## ACTIONS TO TAKE
(1) Using the text on Windows screen reader modes, decide whether each statement agrees with it: (a) Document mode is the default when a page loads in the browser. (b) Web pages have no way to override document mode. (c) Windows screen readers provide only one mode for reviewing web content. Answer yes or no for each and quote the deciding words.
(2) According to the text on Windows screen reader modes, what other names are often used for document mode?
(3) Carry on the text about Windows screen reader modes, starting after its last sentence.

## TEXT SHOWN

If you try to use a Windows screen reader on the web for the first time, you might find the experience to be daunting and confusing. This is because Windows screen readers introduce new access paradigms that do not always match what is displayed visually. Windows screen readers offer several modes to allow a user to review and interact with web content. Understanding how screen readers work and successfully using a screen reader on the web requires the user to be able to determine which mode is currently active, the operation paradigm for each mode, and how to switch modes as required. Developers also need to be cognizant of the screen reader modes used for accessing different types of content and the effect that their code will have on the user experience if a particular mode is used.

How do screen readers work in different modes?

Document Mode

The most common mode used to access web pages using Windows screen readers will be referred to here as “document” mode. This is also often called “virtual” or “browse” mode, used as proprietary terminology by specific screen readers. This is the default mode that is invoked when a page loads in the browser. This mode may be overridden by web pages that auto-focus a form field or apply certain WAI-ARIA roles.

[Collection entries]
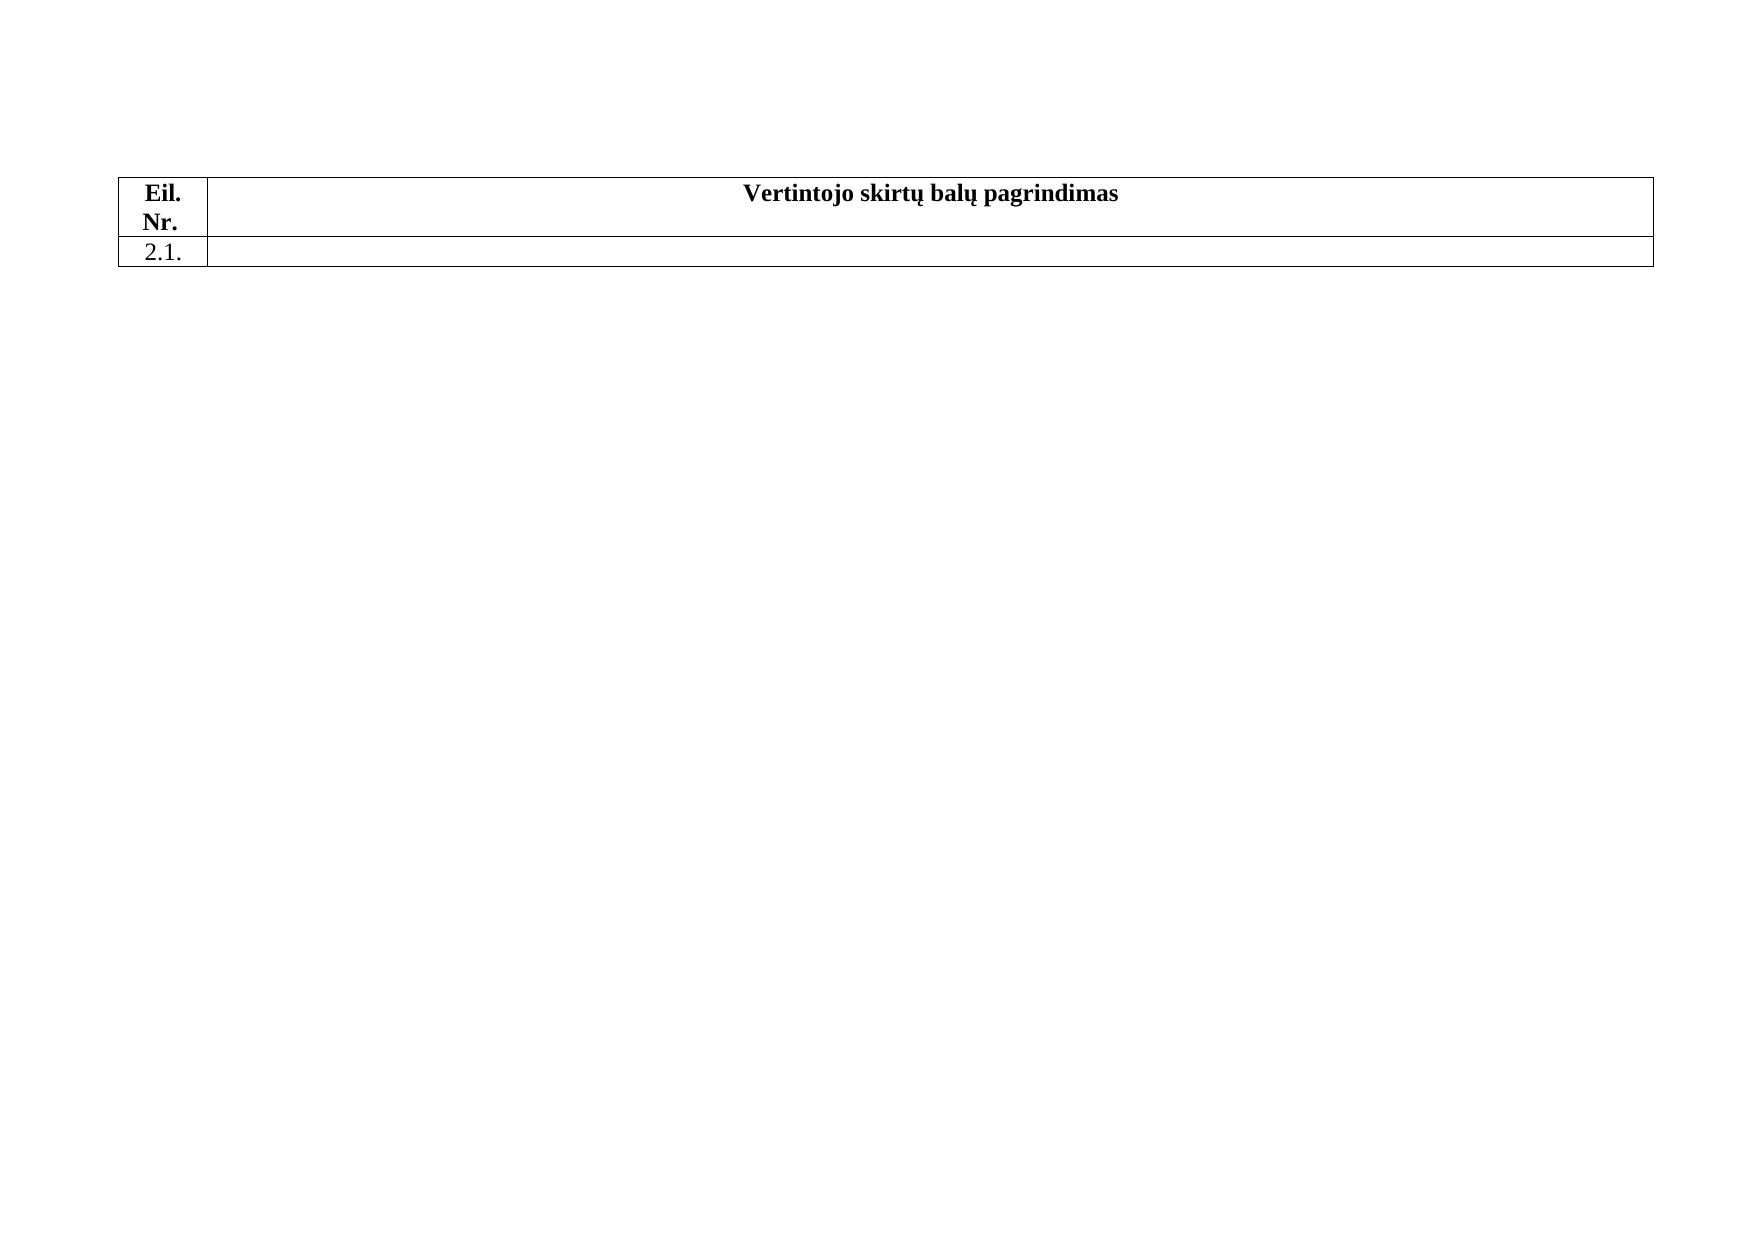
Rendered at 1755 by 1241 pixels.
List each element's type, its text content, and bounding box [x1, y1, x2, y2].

table_cell 2.1. [119, 237, 207, 266]
table_cell [208, 237, 1653, 266]
table_header Vertintojo skirtų balų pagrindimas [208, 178, 1653, 236]
table_header Eil. Nr. [119, 178, 207, 236]
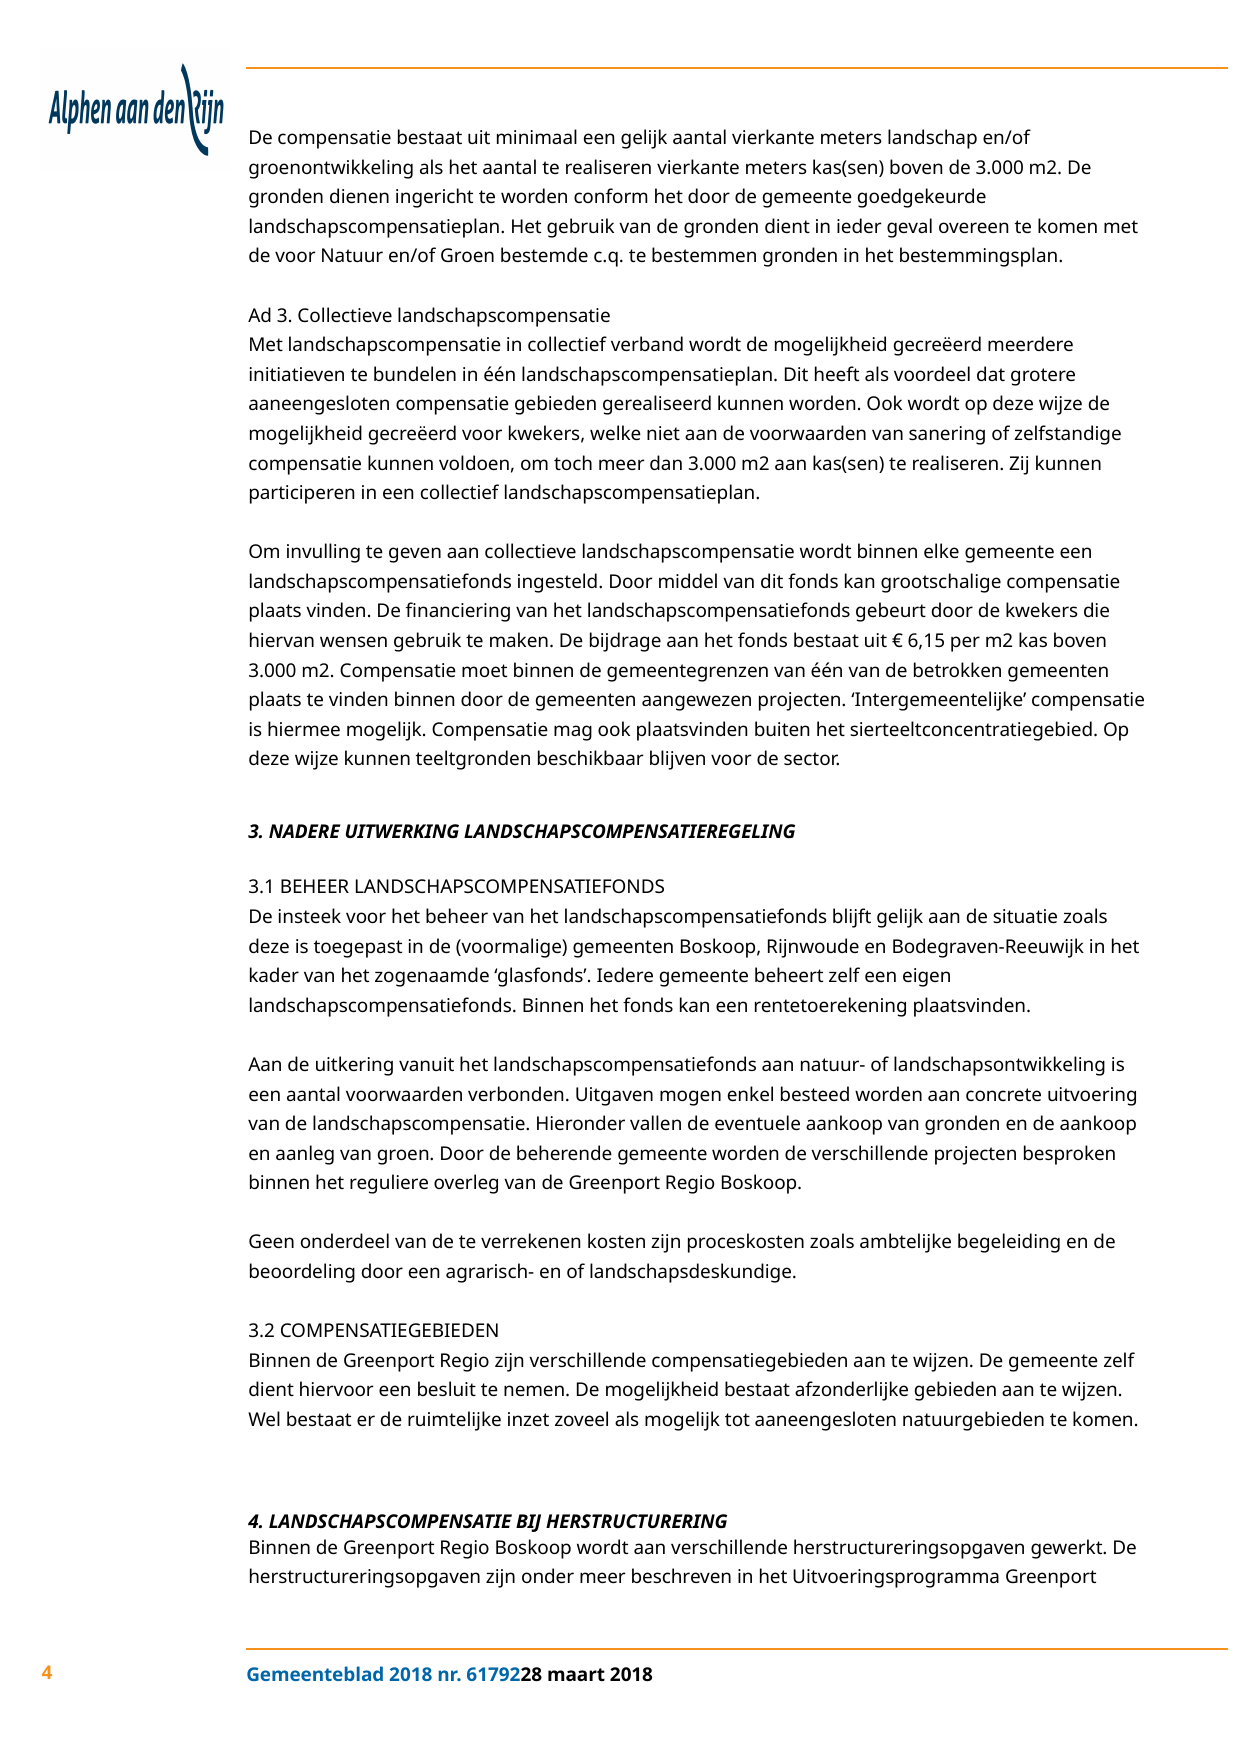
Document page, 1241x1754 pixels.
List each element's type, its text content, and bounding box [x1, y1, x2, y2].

text Ad 3. Collectieve landschapscompensatie [248, 302, 1152, 328]
picture [41, 47, 231, 172]
text Om invulling te geven aan collectieve landschapscompensatie wordt binnen elke gemeente een landschapscompensatiefonds ingesteld. Door middel van dit fonds kan grootschalige compensatie plaats vinden. De financiering van het landschapscompensatiefonds gebeurt door de kwekers die hiervan wensen gebruik te maken. De bijdrage aan het fonds bestaat uit € 6,15 per m2 kas boven 3.000 m2. Compensatie moet binnen de gemeentegrenzen van één van de betrokken gemeenten plaats te vinden binnen door de gemeenten aangewezen projecten. ‘Intergemeentelijke’ compensatie is hiermee mogelijk. Compensatie mag ook plaatsvinden buiten het sierteeltconcentratiegebied. Op deze wijze kunnen teeltgronden beschikbaar blijven voor de sector. [248, 538, 1152, 771]
text De insteek voor het beheer van het landschapscompensatiefonds blijft gelijk aan de situatie zoals deze is toegepast in de (voormalige) gemeenten Boskoop, Rijnwoude en Bodegraven-Reeuwijk in het kader van het zogenaamde ‘glasfonds’. Iedere gemeente beheert zelf een eigen landschapscompensatiefonds. Binnen het fonds kan een rentetoerekening plaatsvinden. [248, 903, 1152, 1018]
text 4. LANDSCHAPSCOMPENSATIE BIJ HERSTRUCTURERING [248, 1508, 1152, 1534]
text Binnen de Greenport Regio Boskoop wordt aan verschillende herstructureringsopgaven gewerkt. De herstructureringsopgaven zijn onder meer beschreven in het Uitvoeringsprogramma Greenport [248, 1534, 1152, 1589]
text 3.2 COMPENSATIEGEBIEDEN [248, 1317, 1152, 1343]
text Aan de uitkering vanuit het landschapscompensatiefonds aan natuur- of landschapsontwikkeling is een aantal voorwaarden verbonden. Uitgaven mogen enkel besteed worden aan concrete uitvoering van de landschapscompensatie. Hieronder vallen de eventuele aankoop van gronden en de aankoop en aanleg van groen. Door de beherende gemeente worden de verschillende projecten besproken binnen het reguliere overleg van de Greenport Regio Boskoop. [248, 1051, 1152, 1195]
text De compensatie bestaat uit minimaal een gelijk aantal vierkante meters landschap en/of groenontwikkeling als het aantal te realiseren vierkante meters kas(sen) boven de 3.000 m2. De gronden dienen ingericht te worden conform het door de gemeente goedgekeurde landschapscompensatieplan. Het gebruik van de gronden dient in ieder geval overeen te komen met de voor Natuur en/of Groen bestemde c.q. te bestemmen gronden in het bestemmingsplan. [248, 124, 1152, 268]
text 3. NADERE UITWERKING LANDSCHAPSCOMPENSATIEREGELING [248, 818, 1152, 844]
text Binnen de Greenport Regio zijn verschillende compensatiegebieden aan te wijzen. De gemeente zelf dient hiervoor een besluit te nemen. De mogelijkheid bestaat afzonderlijke gebieden aan te wijzen. Wel bestaat er de ruimtelijke inzet zoveel als mogelijk tot aaneengesloten natuurgebieden te komen. [248, 1347, 1152, 1432]
text Geen onderdeel van de te verrekenen kosten zijn proceskosten zoals ambtelijke begeleiding en de beoordeling door een agrarisch- en of landschapsdeskundige. [248, 1229, 1152, 1284]
text Met landschapscompensatie in collectief verband wordt de mogelijkheid gecreëerd meerdere initiatieven te bundelen in één landschapscompensatieplan. Dit heeft als voordeel dat grotere aaneengesloten compensatie gebieden gerealiseerd kunnen worden. Ook wordt op deze wijze de mogelijkheid gecreëerd voor kwekers, welke niet aan de voorwaarden van sanering of zelfstandige compensatie kunnen voldoen, om toch meer dan 3.000 m2 aan kas(sen) te realiseren. Zij kunnen participeren in een collectief landschapscompensatieplan. [248, 331, 1152, 505]
text 3.1 BEHEER LANDSCHAPSCOMPENSATIEFONDS [248, 874, 1152, 899]
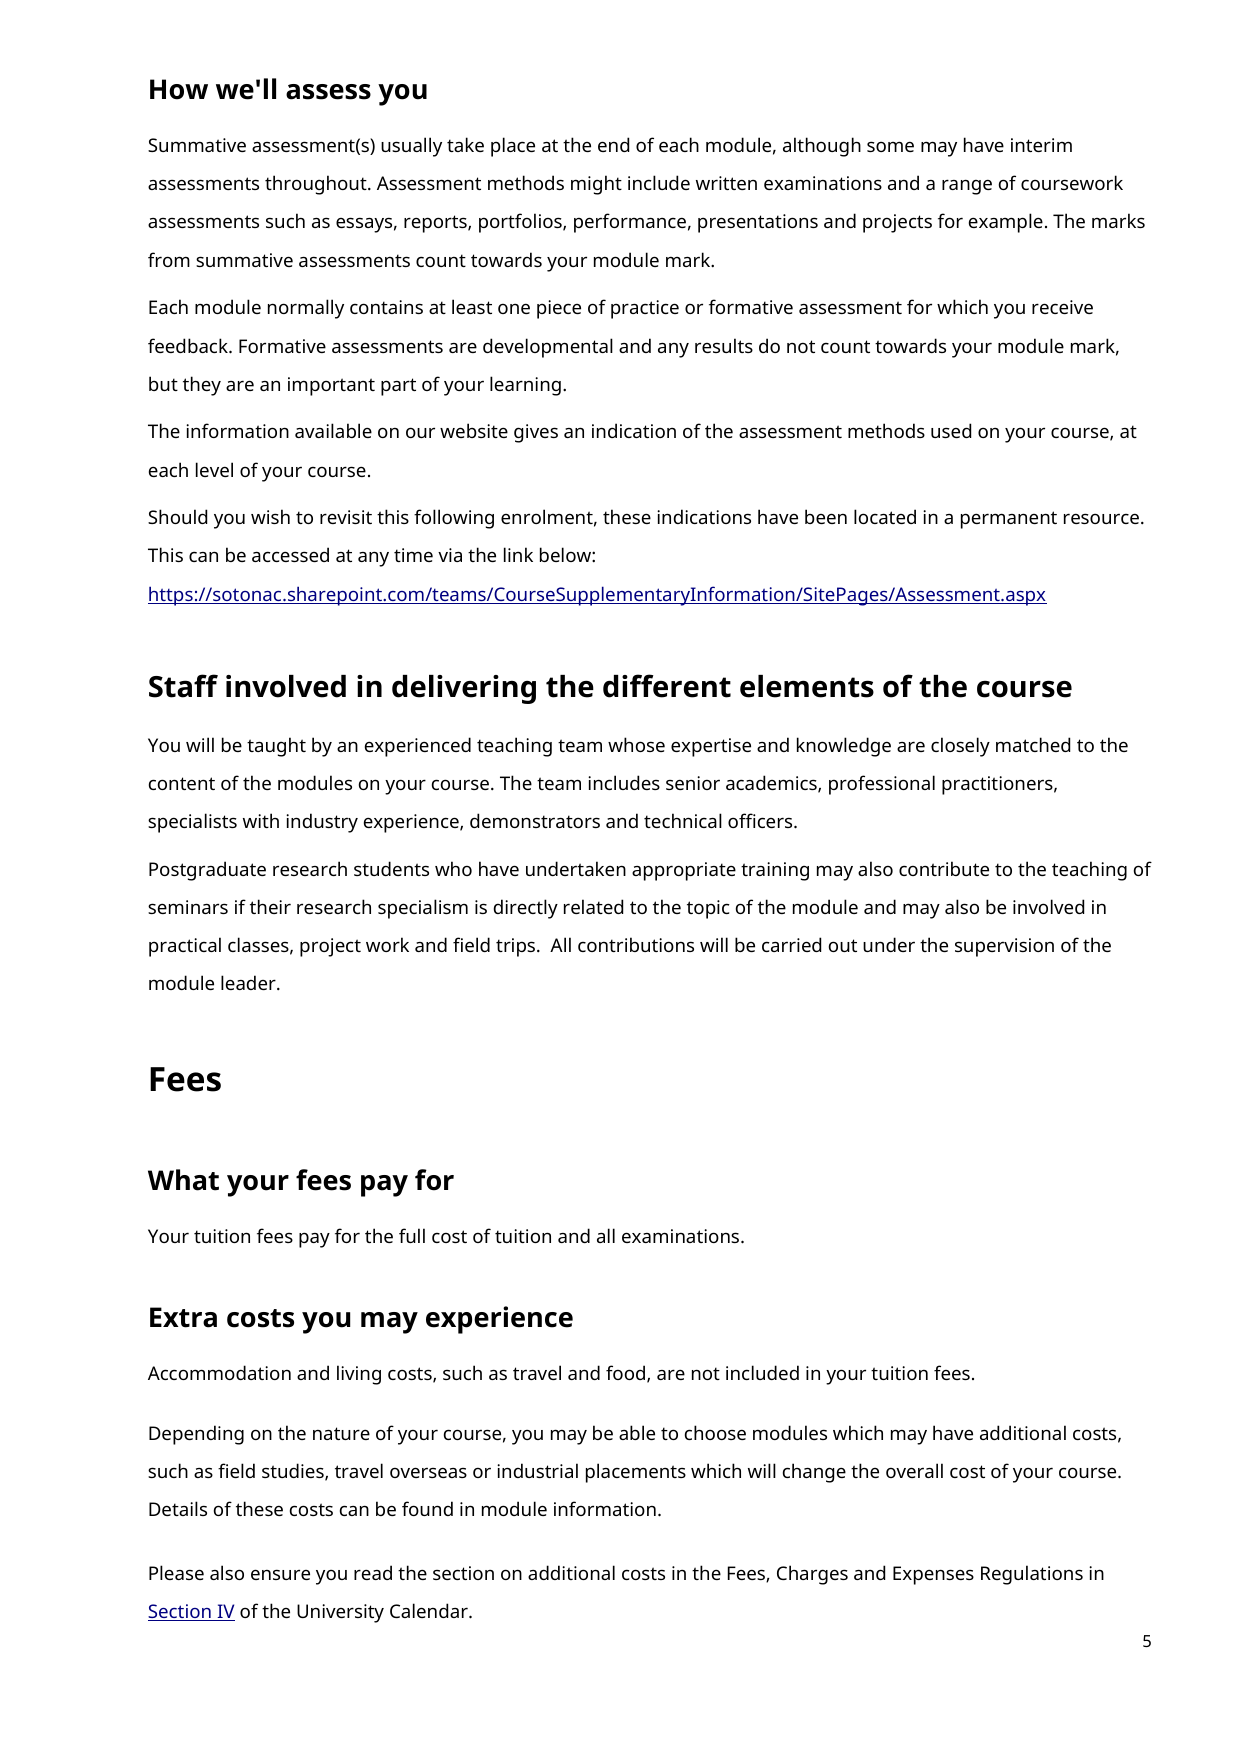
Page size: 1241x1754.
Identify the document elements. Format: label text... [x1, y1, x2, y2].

## RESULTS
(1)
(a) Yes: "This is the default mode that is invoked when a page loads in the browser."
(b) No: "This mode may be overridden by web pages that auto-focus a form field or apply certain WAI-ARIA roles."
(c) No: "Windows screen readers offer several modes to allow a user to review and interact with web content."

(2) "Virtual" mode or "browse" mode.

(3)
How do screen readers work in document mode? In document mode, the user is interacting with a flushed copy of the web page. The screen reader stores a copy of the page and allows the user to traverse it as if it were a word processing document. This is accomplished by providing the user with an invisible cursor that is free to roam the document by the same units of text that would be available in a word processing application: characters, words, lines, paragraphs, etc. JAWS refers to this cursor as the “virtual cursor.” As the JAWS virtual cursor moves around on a web page, no visible indicator is shown as to its location. This allows a user to move the virtual cursor outside the range of the content currently being displayed on-screen. Window-Eyes does show a visual indicator of its invisible document navigation cursor. Document mode usually provides commands for selecting text by these same units for manipulation as well.

There are several advantages to document mode access. The primary advantage is that the invisible cursor can move to content that is not keyboard-focusable. This allows for review of content contained in between elements that receive keyboard focus. As keyboard focus is usually only provided to operable controls such as hyperlinks and form fields, text in between these elements can easily be accessed while document mode is active.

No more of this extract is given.